Spotkanie z kimś kogo całkowicie nie znałam mogło być bardzo złym pomysłem. Zauważył jednak, że każdy, kto tam będzie, wie o tym, że należę do Nasha, czyli byłam nietykalna. W dalszym ciągu uważałam głupotą iść na "bankiet" z kimś kto nie jest Nashem, ani nikim z jego rodziny.

Kończyłam lokować włosy i poprawiać makijaż. Mój żołądek z każdą minutą skurczał się coraz bardziej. Stresowałam się niemiłosiernie. Fakt, że Ramirez znajduje się aktualnie w Hiszpanii był przerażający. Miałam uciec od niego, a tymczasem on był tam gdzie ja. Mój telefon zaczął dzwonić przez co podskoczyłam. Przeżyłam niemały zawał. Odebrałam urządzenia i przyłożyłam do ucha.

- Co jest? - spytałam beznamiętnie jakbym nie przejmowała się tym, kto dzwoni.

- Popełniasz błąd Madeleine. Nie powinnaś tam iść - powiedział zachrypniętym głosem. - Nie wiesz do czego zdolny jest Ramirez.

- To będzie mój błąd nie twój. Odpuść Nash, już podjęłam decyzję - odpowiedziałam, a w słuchawce usłyszałam wzdychniecie.

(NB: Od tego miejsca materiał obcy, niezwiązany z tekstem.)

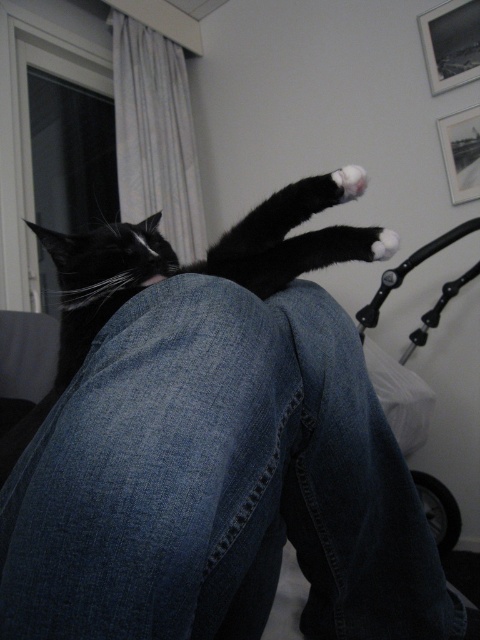
You are a photographer trying to capture the denim at center and the white fluffy paw at upper center in the same frame. Can you focus on both objects clearly at the same time?

The denim at center is in front of the white fluffy paw at upper center, so focusing on both clearly at the same time may be challenging due to their different distances from the camera.

You are a photographer trying to capture the black matte fur at center and the white fluffy paw at upper center in a single shot. Considering their height difference, which one will appear larger in the photo?

The black matte fur at center will appear larger in the photo because it is much taller than the white fluffy paw at upper center.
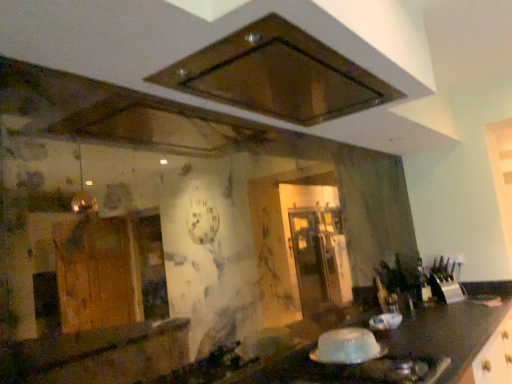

- Bądź ostrożna, a jak coś to dzwoń. I najlepiej zadzwoń jak już będziesz w domu - odparł.

- Tak, mamo, zadzwonię jak będę w domu - powiedziałam uszczypliwie, po czym się rozłączyłam.

W ciągu czterech dni zdołał zadzwonić więcej razy niż moja mama, czy nawet Millie i Austin. Nawet Eve dzwoniła częściej niż ta trójka.

Millie po całej akcji z Ramirezem była lekko przerażona faktem, że coś grozi mi i moim bliskim. Wybaczyła mi to, że wyjechałam bez pożegnania. Wiedziała, że nie lubię takich łzawych pożegnań. Z Austinem było ciężej. On był zły, że nie mógł odwieźć mnie na lotnisko.

Poprawiłam ostatni raz włosy i w końcu wyszłam z pokoju. Spojrzałam na babcię, która oglądała jakiś program w telewizji i zbytnio nie zwróciła uwagi, że wyszłam z pokoju. Wzięłam głęboki wdech.

- Wychodzę abuela*. Wrócę późno - odparłam, a kobieta na mnie spojrzała.

- Uważaj na siebie moja droga. Jak coś to dzwoń dziadek po ciebie przyjedzie - powiedziała, uśmiechając się delikatnie.